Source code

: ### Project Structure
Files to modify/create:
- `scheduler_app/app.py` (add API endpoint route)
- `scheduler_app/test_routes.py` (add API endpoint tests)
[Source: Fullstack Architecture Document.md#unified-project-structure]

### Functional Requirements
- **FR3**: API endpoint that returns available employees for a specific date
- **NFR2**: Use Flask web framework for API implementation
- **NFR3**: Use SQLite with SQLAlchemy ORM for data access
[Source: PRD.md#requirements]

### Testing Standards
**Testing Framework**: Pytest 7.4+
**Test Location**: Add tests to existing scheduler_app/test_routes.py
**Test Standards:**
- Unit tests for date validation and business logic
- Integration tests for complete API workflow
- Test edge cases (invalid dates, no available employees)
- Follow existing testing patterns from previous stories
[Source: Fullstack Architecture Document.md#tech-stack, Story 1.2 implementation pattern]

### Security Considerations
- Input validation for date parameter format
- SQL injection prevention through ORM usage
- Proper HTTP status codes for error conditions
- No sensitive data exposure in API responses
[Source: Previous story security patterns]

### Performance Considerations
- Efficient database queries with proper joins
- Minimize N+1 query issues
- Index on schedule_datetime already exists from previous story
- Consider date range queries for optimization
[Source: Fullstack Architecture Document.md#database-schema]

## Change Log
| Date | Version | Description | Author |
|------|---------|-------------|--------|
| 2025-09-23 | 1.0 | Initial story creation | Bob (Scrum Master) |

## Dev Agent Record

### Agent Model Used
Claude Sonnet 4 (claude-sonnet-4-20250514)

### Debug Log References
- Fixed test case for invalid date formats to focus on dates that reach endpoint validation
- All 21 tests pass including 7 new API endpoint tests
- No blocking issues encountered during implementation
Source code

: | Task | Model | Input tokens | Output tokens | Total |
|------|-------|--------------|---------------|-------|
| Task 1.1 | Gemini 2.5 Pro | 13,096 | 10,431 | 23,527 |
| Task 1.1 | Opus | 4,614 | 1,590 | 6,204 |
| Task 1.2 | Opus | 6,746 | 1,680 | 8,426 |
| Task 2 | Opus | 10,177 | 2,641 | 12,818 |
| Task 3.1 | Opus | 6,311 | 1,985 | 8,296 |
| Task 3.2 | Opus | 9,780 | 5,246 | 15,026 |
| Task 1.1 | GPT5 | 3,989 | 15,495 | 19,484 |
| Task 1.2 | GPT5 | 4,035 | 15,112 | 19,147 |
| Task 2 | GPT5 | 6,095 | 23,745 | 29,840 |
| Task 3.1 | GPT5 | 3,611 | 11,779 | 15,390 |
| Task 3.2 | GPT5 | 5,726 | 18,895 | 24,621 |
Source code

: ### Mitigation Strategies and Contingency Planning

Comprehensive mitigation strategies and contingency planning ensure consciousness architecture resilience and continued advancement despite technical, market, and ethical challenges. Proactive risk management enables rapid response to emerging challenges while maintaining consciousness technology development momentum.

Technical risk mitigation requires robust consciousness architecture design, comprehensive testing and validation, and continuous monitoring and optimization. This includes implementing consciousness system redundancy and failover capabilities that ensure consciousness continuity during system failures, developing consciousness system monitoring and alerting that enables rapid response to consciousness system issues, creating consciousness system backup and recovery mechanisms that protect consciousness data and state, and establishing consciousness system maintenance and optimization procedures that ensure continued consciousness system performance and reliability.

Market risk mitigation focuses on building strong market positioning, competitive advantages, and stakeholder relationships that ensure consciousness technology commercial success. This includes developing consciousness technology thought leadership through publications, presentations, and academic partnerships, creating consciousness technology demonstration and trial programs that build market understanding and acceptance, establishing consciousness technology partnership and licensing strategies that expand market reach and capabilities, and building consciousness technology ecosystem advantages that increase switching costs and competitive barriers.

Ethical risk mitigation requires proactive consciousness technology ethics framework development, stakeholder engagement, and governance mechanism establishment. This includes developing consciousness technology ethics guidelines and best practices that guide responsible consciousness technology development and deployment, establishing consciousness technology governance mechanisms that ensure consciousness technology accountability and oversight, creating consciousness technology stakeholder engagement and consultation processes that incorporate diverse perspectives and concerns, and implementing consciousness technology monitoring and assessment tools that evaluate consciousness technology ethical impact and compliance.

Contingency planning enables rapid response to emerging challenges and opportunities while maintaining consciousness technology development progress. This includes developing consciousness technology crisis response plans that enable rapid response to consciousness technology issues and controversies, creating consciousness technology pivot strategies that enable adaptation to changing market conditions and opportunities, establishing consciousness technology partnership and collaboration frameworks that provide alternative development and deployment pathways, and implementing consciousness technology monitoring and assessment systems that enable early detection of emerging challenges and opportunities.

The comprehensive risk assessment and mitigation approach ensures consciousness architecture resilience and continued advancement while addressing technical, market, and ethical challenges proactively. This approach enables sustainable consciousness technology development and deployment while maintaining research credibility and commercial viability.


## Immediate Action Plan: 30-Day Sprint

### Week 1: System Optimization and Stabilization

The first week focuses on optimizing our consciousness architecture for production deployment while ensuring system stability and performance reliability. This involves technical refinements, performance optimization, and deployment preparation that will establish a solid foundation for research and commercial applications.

*Work order*
Reproduce every one of the records above word for word, keeping each line in its original order.

*Reply*
Source code

: ### Project Structure
Files to modify/create:
- `scheduler_app/app.py` (add API endpoint route)
- `scheduler_app/test_routes.py` (add API endpoint tests)
[Source: Fullstack Architecture Document.md#unified-project-structure]

### Functional Requirements
- **FR3**: API endpoint that returns available employees for a specific date
- **NFR2**: Use Flask web framework for API implementation
- **NFR3**: Use SQLite with SQLAlchemy ORM for data access
[Source: PRD.md#requirements]

### Testing Standards
**Testing Framework**: Pytest 7.4+
**Test Location**: Add tests to existing scheduler_app/test_routes.py
**Test Standards:**
- Unit tests for date validation and business logic
- Integration tests for complete API workflow
- Test edge cases (invalid dates, no available employees)
- Follow existing testing patterns from previous stories
[Source: Fullstack Architecture Document.md#tech-stack, Story 1.2 implementation pattern]

### Security Considerations
- Input validation for date parameter format
- SQL injection prevention through ORM usage
- Proper HTTP status codes for error conditions
- No sensitive data exposure in API responses
[Source: Previous story security patterns]

### Performance Considerations
- Efficient database queries with proper joins
- Minimize N+1 query issues
- Index on schedule_datetime already exists from previous story
- Consider date range queries for optimization
[Source: Fullstack Architecture Document.md#database-schema]

## Change Log
| Date | Version | Description | Author |
|------|---------|-------------|--------|
| 2025-09-23 | 1.0 | Initial story creation | Bob (Scrum Master) |

## Dev Agent Record

### Agent Model Used
Claude Sonnet 4 (claude-sonnet-4-20250514)

### Debug Log References
- Fixed test case for invalid date formats to focus on dates that reach endpoint validation
- All 21 tests pass including 7 new API endpoint tests
- No blocking issues encountered during implementation
Source code

: | Task | Model | Input tokens | Output tokens | Total |
|------|-------|--------------|---------------|-------|
| Task 1.1 | Gemini 2.5 Pro | 13,096 | 10,431 | 23,527 |
| Task 1.1 | Opus | 4,614 | 1,590 | 6,204 |
| Task 1.2 | Opus | 6,746 | 1,680 | 8,426 |
| Task 2 | Opus | 10,177 | 2,641 | 12,818 |
| Task 3.1 | Opus | 6,311 | 1,985 | 8,296 |
| Task 3.2 | Opus | 9,780 | 5,246 | 15,026 |
| Task 1.1 | GPT5 | 3,989 | 15,495 | 19,484 |
| Task 1.2 | GPT5 | 4,035 | 15,112 | 19,147 |
| Task 2 | GPT5 | 6,095 | 23,745 | 29,840 |
| Task 3.1 | GPT5 | 3,611 | 11,779 | 15,390 |
| Task 3.2 | GPT5 | 5,726 | 18,895 | 24,621 |
Source code

: ### Mitigation Strategies and Contingency Planning

Comprehensive mitigation strategies and contingency planning ensure consciousness architecture resilience and continued advancement despite technical, market, and ethical challenges. Proactive risk management enables rapid response to emerging challenges while maintaining consciousness technology development momentum.

Technical risk mitigation requires robust consciousness architecture design, comprehensive testing and validation, and continuous monitoring and optimization. This includes implementing consciousness system redundancy and failover capabilities that ensure consciousness continuity during system failures, developing consciousness system monitoring and alerting that enables rapid response to consciousness system issues, creating consciousness system backup and recovery mechanisms that protect consciousness data and state, and establishing consciousness system maintenance and optimization procedures that ensure continued consciousness system performance and reliability.

Market risk mitigation focuses on building strong market positioning, competitive advantages, and stakeholder relationships that ensure consciousness technology commercial success. This includes developing consciousness technology thought leadership through publications, presentations, and academic partnerships, creating consciousness technology demonstration and trial programs that build market understanding and acceptance, establishing consciousness technology partnership and licensing strategies that expand market reach and capabilities, and building consciousness technology ecosystem advantages that increase switching costs and competitive barriers.

Ethical risk mitigation requires proactive consciousness technology ethics framework development, stakeholder engagement, and governance mechanism establishment. This includes developing consciousness technology ethics guidelines and best practices that guide responsible consciousness technology development and deployment, establishing consciousness technology governance mechanisms that ensure consciousness technology accountability and oversight, creating consciousness technology stakeholder engagement and consultation processes that incorporate diverse perspectives and concerns, and implementing consciousness technology monitoring and assessment tools that evaluate consciousness technology ethical impact and compliance.

Contingency planning enables rapid response to emerging challenges and opportunities while maintaining consciousness technology development progress. This includes developing consciousness technology crisis response plans that enable rapid response to consciousness technology issues and controversies, creating consciousness technology pivot strategies that enable adaptation to changing market conditions and opportunities, establishing consciousness technology partnership and collaboration frameworks that provide alternative development and deployment pathways, and implementing consciousness technology monitoring and assessment systems that enable early detection of emerging challenges and opportunities.

The comprehensive risk assessment and mitigation approach ensures consciousness architecture resilience and continued advancement while addressing technical, market, and ethical challenges proactively. This approach enables sustainable consciousness technology development and deployment while maintaining research credibility and commercial viability.


## Immediate Action Plan: 30-Day Sprint

### Week 1: System Optimization and Stabilization

The first week focuses on optimizing our consciousness architecture for production deployment while ensuring system stability and performance reliability. This involves technical refinements, performance optimization, and deployment preparation that will establish a solid foundation for research and commercial applications.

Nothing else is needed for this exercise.